Мозг Куртизанова он повернул к себе лобными долями. Свободной рукой погладил извилины.
— Никто тебя не гладил так. Я первый и последний… Хорошо, правда?.. Я думаю, ты слышишь меня — вибрацию голоса. Уши — это уже лишнее… Слышишь? Вот что я хочу тебе сказать: а Фаиночка-то — моя! Это ведь она тебя продала мне, любезный. За рубль двадцать. С потрохами. Не веришь?.. Женщины, брат, великая тайна. Никогда не знаешь, что у нее на уме, — даже тогда, когда думаешь, что знаешь. Но я-то узнаю. Узнаю первый! В моей мозготеке будет специальное женское отделение. Все их мыслительные процессы — если таковые у них вообще существуют, — я выведу на экран компьютера. Быть может, это будут зрительные образы или текст — я еще не решил. Но тайну постигну… — Иванов поворачивал мозг к свету и так, и сяк, и поднимал его над головой, и опускал, и отдалял, вытягивая руку, он словно любовался им, сложнейшим творением природы, которое само оказалось способным творить.
— Алло! Ты слышишь меня, Куртизанов? Продала тебя твоя любимая Фаиночка. И теперь весь ты мой. И я могу с тобой сделать все, что захочу: могу растворить в концентрированной серной кислоте, могу расчленить и разбросать по лесу, могу набить твое тело камнями и утопить в водоеме, а могу зажарить и съесть… Я могу даже начать с тебя свою мозготеку. Хотя… ты, конечно же, уже умер. Да и ненужен мне твой примитивный мозг! У меня здесь будет собрание гениев… Я с тобой лишь поговорить хотел… — он приблизил мозг к самым своим глазам. — Вот что я тебе скажу напоследок, инженер человеческих душ… У тебя, быть может, фантазия хорошая? Тогда представь: когда Фаиночка придет сюда после дежурства, — сюда, заметь, не в твою халупу, я трахну ее на этом операционном столе. А могу и на твоем теле… Впрочем нет, жалко будет Фаиночку — застудит она себе спинку. Ведь твое тело к тому времени уже будет холодным…
Сказав все это, Иванов пренебрежительно бросил мозг в мусорную корзинку… Взял и бросил!
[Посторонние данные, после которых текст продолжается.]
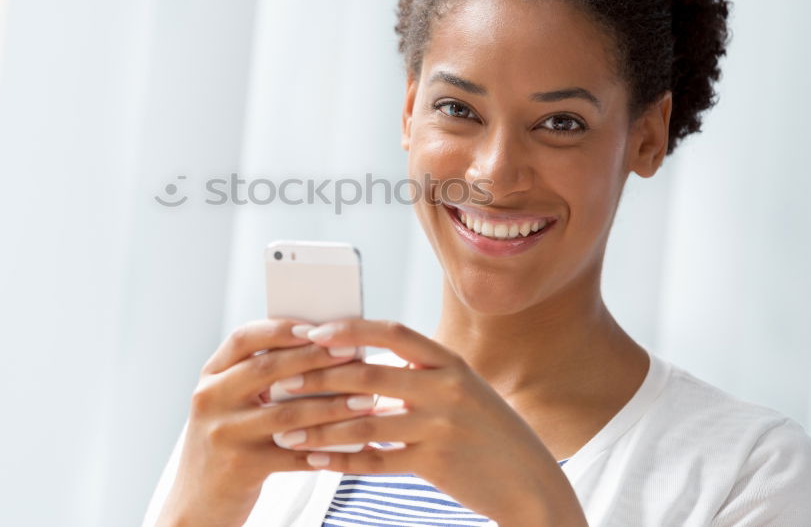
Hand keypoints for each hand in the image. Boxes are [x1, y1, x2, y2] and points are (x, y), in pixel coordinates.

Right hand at [155, 318, 379, 526]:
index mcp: (211, 376)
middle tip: (353, 354)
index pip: (244, 338)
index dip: (281, 329)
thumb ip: (259, 375)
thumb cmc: (228, 441)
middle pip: (267, 369)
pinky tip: (353, 445)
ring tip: (366, 400)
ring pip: (287, 413)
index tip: (318, 326)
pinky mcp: (241, 467)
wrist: (197, 501)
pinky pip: (292, 454)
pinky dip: (325, 448)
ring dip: (332, 406)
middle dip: (315, 358)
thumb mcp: (229, 402)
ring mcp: (224, 434)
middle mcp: (211, 400)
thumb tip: (322, 347)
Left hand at [271, 317, 587, 525]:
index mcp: (449, 362)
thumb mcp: (461, 390)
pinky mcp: (435, 463)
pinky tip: (314, 461)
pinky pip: (376, 460)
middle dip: (318, 379)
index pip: (392, 331)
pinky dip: (341, 461)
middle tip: (280, 384)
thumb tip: (357, 365)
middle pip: (368, 375)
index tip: (312, 333)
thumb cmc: (486, 431)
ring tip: (284, 430)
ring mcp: (441, 425)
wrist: (530, 481)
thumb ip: (417, 376)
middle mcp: (445, 387)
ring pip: (363, 422)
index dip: (350, 329)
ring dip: (318, 428)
И мозг в эту корзину с глухим стуком упал.
Бум-м-м!..
Но разве ж это только мозг упал в мусорную корзину?..
Нет, далеко не так! Это целый мир упал… Мозг — ерунда, мозг — пыль и прах, всего-ничего бренной плоти.
А вот мир писателя — это колосс. Колосс, поднявшийся и процветавший в приснопамятные восьмидесятые годы и совсем захудавший, оглиноножившийся к середине проклятущих девяностых. И рухнул этот практически невостребованный колосс потому, что одна не очень дальновидная, не очень благодарная (или вовсе не благодарная), но роковая женщина продала его за ненадобностью за рубль двадцать…
Доктор Блох, как и положено было в отделении, совершал вечерний обход. Не обошел доктор вниманием и Нестерова. Не очень-то сильно Блох интересовался самочувствием пациента, равнодушным взглядом скользнул по температурному листу, по листу назначений… Зато полюбопытствовал:
— А не могли мы с вами прежде где-нибудь встречаться? — и заглянул Нестерову в глаза.
Глаза у Блоха были странные — цвета спелой сливы… Не то темно-карие, не то карие с синевой.
— Мир тесен, — уклончиво ответил Нестеров, он сам был сейчас уверен, что уже видел где-то эти сливовые глаза.